Supplied text.
_ _ _ _
Excluding the seizure of moveable assets of indiscernible value, such as the vast number of art works taken from Italy to found the Louvre, French acquisitions from foreign nations between 1799 and 1814 has been estimated at 785 million francs. Between 1806 and 1809 alone, France forced Prussia and Austria to promise it 350 and 515 million francs, respectively — massive sums by any account. Napoleon, however, was only able to collect less than half of the payments.

In debt from previous campaigns, cut off from overseas trade by the British blockade, and unable to raise additional taxes at home, Napoleonic France suffered from a sort of military “bubble”: it had to invade new territories in order to survive. In the long run, however, attempting to fund a government with military conquests did not pay; the conquer-and-collect strategy proved unsustainable. Modern economic growth was changing the old formula. By the early nineteenth century, wealth increasingly lay in human capital, in knowing how to add value in manufacturing and services, rather than in land, minerals, or precious metals and gems. The latter can be seized and exploited but the former dry up if abused. Unsurprisingly, economically liberal Britain and its allies prevailed.

Whether he fully understood the implications of his plan or not, Malet was on to something. A military bubble like that suffered by Napoleonic France is unlikely today because now conquerors pay the conquered rather than the reverse. The paradigm shifted decisively in the twentieth century. After World War I, the victorious Allies sought reparations from Germany but managed only to cripple the German economy and pave the way for fascism. Unwilling to repeat that mistake after World War II, the United States infused billions to restore the economies of Germany, Italy, and Japan lest they fall to communism.
_ _ _ _
(Stored records)
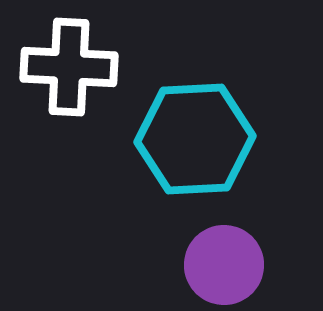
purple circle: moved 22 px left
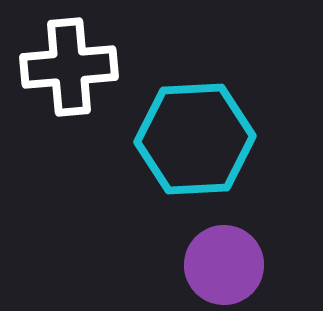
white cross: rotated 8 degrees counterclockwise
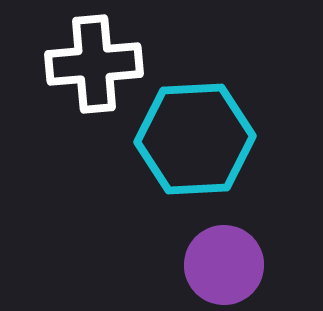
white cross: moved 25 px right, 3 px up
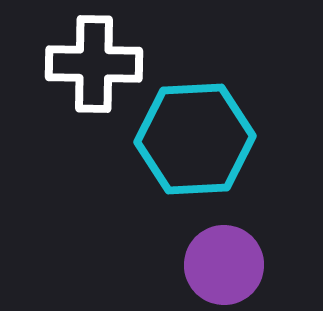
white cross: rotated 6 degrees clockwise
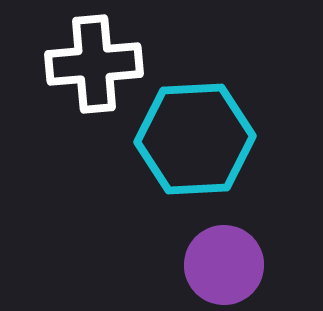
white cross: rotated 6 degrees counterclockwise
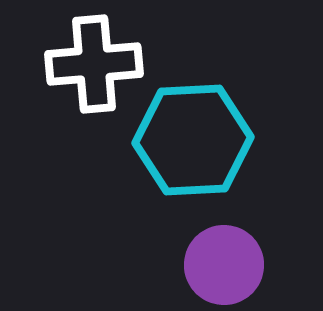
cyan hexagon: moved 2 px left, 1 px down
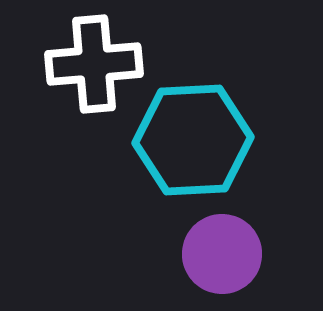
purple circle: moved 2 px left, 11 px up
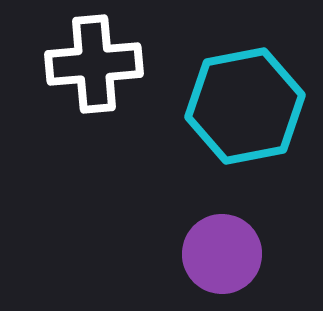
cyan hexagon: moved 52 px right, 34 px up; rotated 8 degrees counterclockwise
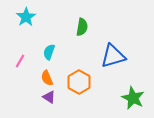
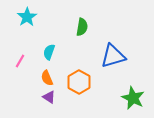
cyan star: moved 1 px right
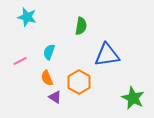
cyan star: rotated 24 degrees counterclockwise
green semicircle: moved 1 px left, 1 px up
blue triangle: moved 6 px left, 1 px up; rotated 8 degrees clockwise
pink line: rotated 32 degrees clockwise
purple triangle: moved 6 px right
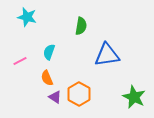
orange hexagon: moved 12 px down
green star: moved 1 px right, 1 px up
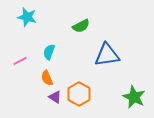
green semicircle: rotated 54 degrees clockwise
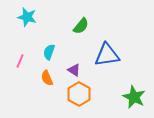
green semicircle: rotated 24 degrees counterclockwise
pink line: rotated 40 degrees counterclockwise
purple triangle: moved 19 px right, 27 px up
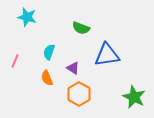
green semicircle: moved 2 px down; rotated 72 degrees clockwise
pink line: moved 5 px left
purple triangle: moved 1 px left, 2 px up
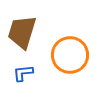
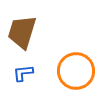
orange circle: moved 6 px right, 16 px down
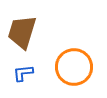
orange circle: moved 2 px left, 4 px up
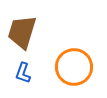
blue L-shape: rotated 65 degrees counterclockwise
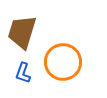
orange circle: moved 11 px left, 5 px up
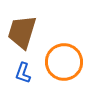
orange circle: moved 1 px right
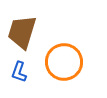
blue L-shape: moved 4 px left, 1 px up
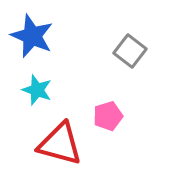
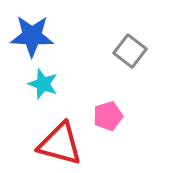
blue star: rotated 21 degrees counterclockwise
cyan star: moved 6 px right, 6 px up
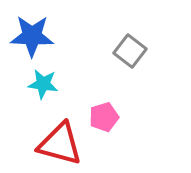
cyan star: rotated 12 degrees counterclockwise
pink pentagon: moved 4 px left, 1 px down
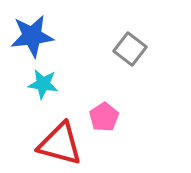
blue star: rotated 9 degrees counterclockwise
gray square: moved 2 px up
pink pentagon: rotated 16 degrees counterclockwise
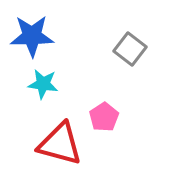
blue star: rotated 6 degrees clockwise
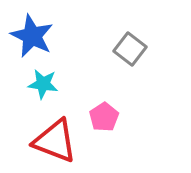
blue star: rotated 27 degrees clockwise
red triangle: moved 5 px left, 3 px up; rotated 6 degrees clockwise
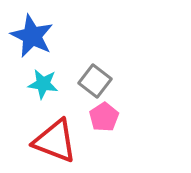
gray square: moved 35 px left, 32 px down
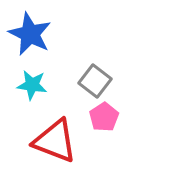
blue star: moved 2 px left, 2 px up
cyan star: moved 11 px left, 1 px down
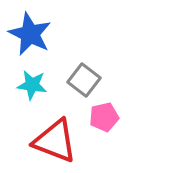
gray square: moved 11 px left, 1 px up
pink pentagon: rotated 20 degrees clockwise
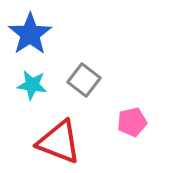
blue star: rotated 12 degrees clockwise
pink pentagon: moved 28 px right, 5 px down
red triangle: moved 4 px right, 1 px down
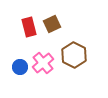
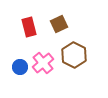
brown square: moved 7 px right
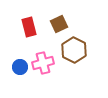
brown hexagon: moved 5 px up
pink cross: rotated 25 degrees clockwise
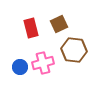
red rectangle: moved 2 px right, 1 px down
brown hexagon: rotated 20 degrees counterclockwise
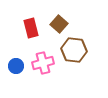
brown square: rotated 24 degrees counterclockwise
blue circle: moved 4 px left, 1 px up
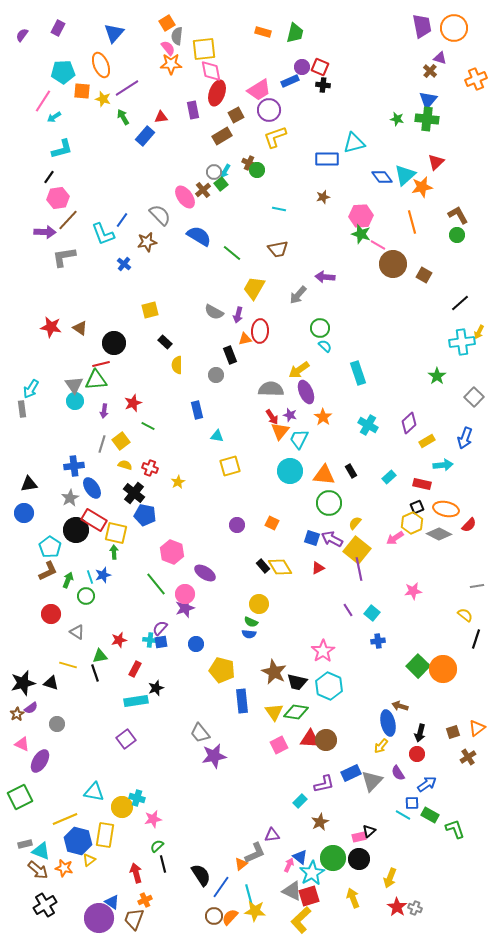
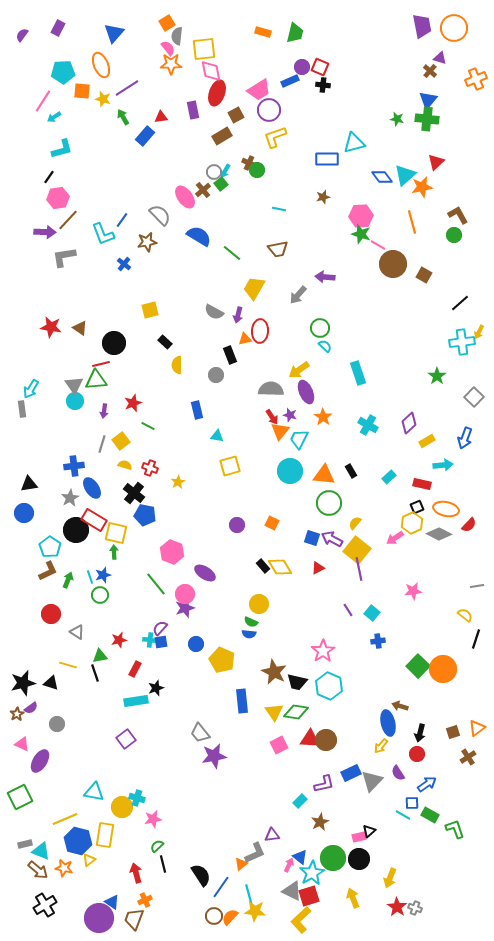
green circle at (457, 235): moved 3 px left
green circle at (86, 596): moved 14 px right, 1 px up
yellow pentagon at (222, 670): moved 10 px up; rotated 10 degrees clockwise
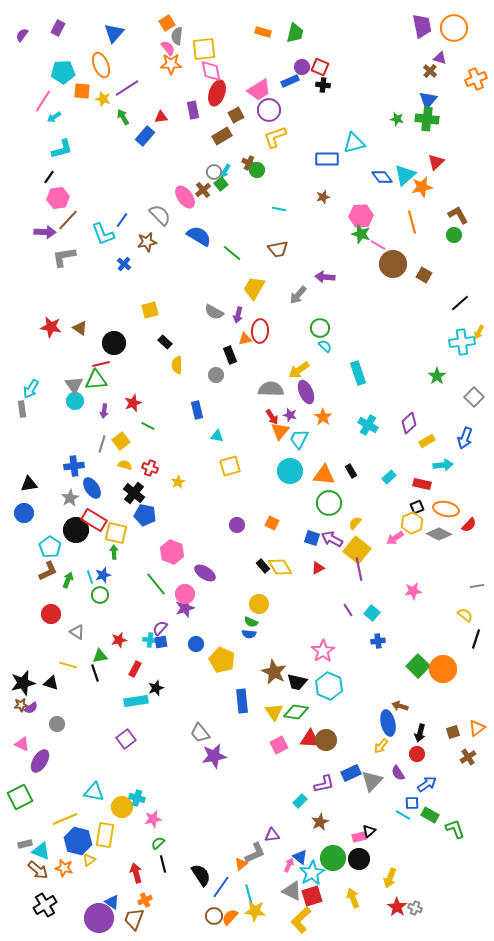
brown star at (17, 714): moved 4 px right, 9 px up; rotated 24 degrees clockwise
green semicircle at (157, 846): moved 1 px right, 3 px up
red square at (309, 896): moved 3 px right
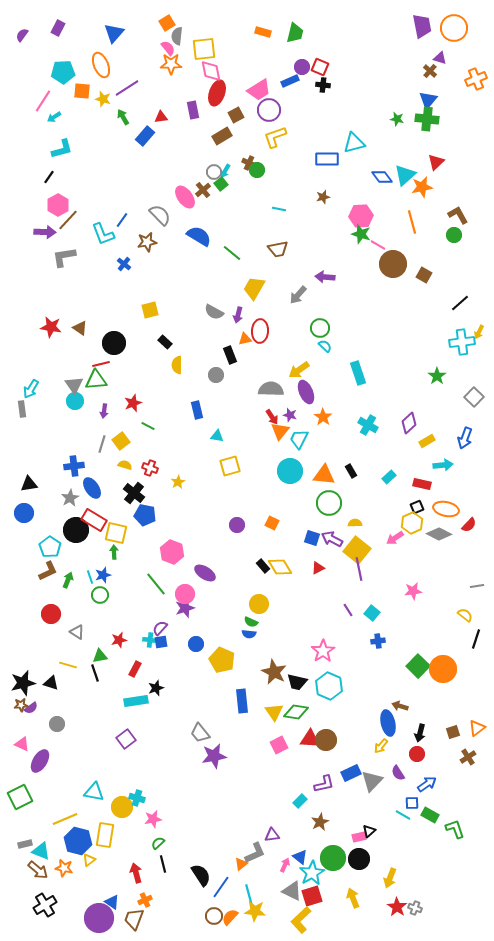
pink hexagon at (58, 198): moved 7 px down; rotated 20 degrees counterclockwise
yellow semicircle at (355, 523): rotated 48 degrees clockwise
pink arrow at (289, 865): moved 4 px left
_ _ _ _
What you need to do.
(a) In the passage on Napoleonic war finance, change the part that opens with the words containing "In debt from" and closes with "its allies prevailed." by putting "embargo" in place of "blockade".
(b) Carry the passage on Napoleonic war finance forward from its final sentence.

The results.
(a)
In debt from previous campaigns, cut off from overseas trade by the British embargo, and unable to raise additional taxes at home, Napoleonic France suffered from a sort of military “bubble”: it had to invade new territories in order to survive. In the long run, however, attempting to fund a government with military conquests did not pay; the conquer-and-collect strategy proved unsustainable. Modern economic growth was changing the old formula. By the early nineteenth century, wealth increasingly lay in human capital, in knowing how to add value in manufacturing and services, rather than in land, minerals, or precious metals and gems. The latter can be seized and exploited but the former dry up if abused. Unsurprisingly, economically liberal Britain and its allies prevailed.

(b)
The United States continues to pay its defeated enemies, including Iraq and Afghanistan. Instead of filling its war chest with the indemnities of the conquered foe, the United States has flipped the moneybox open to watch the contents spill out into oil rich Iraq. While figures about the total cost of the war vary, every account places it in the trillions of dollars. Despite huge government fiscal deficits and dire domestic economic problems, U.S. taxpayers have been improving Iraqi infrastructure, governance, health, and security systems. The new paradigm of paying conquered nations now appears as defunct as the old system of stealing from them, so the U.S. government’s strategies in Iraq seem as outdated as Napoleon’s in Russia. When and how an even newer paradigm will arise remains unclear.

Hopefully, it will not require a coup attempt by a madman.